Perceptual Priors Update Contextual Feedback Processing in V1.

Abstract

Contextual information and prior knowledge facilitate perceptual processing, improving our recognition of even distorted or obstructed visual inputs. As a result, neuronal processing elicited by identical sensory inputs varies depending on the context in which we encounter those inputs. This modulation is in line with predictive processing accounts of vision, which suggest that higher brain areas use internal models of the world to interpret sensory inputs. Cortical feedback signals encoding predictions about those inputs are propagated back down to sensory areas. As such, acquiring knowledge should enhance the internal models that we use to resolve sensory ambiguities, and feedback signals should encode more accurate estimates of sensory inputs. We investigated how knowledge updates contextual feedback processing in V1 by first generating Mooney images, ambiguous two-tone images which are difficult to recognize without prior knowledge of the image content.
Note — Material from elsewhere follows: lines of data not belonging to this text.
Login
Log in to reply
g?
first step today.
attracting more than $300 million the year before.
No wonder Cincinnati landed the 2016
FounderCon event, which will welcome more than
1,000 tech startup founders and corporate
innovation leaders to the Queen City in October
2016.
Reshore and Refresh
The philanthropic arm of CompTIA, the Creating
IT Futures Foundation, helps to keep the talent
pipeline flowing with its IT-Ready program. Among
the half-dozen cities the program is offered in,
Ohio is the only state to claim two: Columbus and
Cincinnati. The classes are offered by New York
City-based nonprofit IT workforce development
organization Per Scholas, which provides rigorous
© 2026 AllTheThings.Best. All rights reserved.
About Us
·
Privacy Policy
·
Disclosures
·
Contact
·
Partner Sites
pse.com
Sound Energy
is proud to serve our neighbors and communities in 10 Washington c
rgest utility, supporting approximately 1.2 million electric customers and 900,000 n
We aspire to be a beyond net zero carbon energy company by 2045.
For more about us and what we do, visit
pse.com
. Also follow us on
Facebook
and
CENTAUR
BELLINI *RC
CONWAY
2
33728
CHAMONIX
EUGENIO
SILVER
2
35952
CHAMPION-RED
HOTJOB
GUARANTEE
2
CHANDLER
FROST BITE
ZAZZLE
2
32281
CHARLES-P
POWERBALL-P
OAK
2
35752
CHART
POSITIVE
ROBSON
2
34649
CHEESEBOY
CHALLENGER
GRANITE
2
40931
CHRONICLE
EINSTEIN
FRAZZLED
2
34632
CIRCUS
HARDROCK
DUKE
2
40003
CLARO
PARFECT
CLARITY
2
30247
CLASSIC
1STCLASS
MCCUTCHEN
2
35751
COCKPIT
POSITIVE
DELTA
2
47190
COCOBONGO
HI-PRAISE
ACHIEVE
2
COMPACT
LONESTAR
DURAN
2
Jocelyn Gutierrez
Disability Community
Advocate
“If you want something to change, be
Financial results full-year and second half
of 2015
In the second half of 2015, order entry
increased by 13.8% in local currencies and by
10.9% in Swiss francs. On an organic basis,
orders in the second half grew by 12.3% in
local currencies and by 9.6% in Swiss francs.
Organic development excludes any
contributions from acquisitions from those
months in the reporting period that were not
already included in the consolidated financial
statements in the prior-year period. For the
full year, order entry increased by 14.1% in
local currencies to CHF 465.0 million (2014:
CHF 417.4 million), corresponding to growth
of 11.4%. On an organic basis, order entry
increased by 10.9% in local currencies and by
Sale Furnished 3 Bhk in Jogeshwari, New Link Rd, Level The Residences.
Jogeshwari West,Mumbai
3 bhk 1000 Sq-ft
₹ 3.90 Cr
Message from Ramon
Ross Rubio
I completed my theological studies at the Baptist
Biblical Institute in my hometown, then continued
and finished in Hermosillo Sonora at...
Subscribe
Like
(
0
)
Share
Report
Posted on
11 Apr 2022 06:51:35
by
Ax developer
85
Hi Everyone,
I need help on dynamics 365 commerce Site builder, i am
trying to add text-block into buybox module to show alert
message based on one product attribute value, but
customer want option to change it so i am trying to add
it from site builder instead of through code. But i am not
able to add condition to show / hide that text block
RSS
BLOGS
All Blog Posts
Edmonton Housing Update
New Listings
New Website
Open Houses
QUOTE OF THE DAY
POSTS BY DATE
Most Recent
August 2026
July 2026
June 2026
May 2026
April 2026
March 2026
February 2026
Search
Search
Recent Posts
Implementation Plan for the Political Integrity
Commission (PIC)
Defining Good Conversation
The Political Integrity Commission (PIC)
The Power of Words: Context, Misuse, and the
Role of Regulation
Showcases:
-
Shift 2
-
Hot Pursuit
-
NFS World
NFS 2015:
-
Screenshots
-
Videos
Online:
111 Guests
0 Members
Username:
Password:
Across two behavioral experiments and one 3T functional magnetic resonance imaging (fMRI) experiment, participants acquired knowledge either related to the general Mooney image category or Mooney image-specific information. During fMRI, we used partially occluded Mooney images to investigate if contextual feedback signals in early visual areas are modulated after acquiring a high-level interpretation of the images. We show that general information about image categories is sufficient to improve recognition of ambiguous images. We also show that perceptual priors containing image-specific information modulate contextual feedback processing in the early visual areas, in response to previously ambiguous images.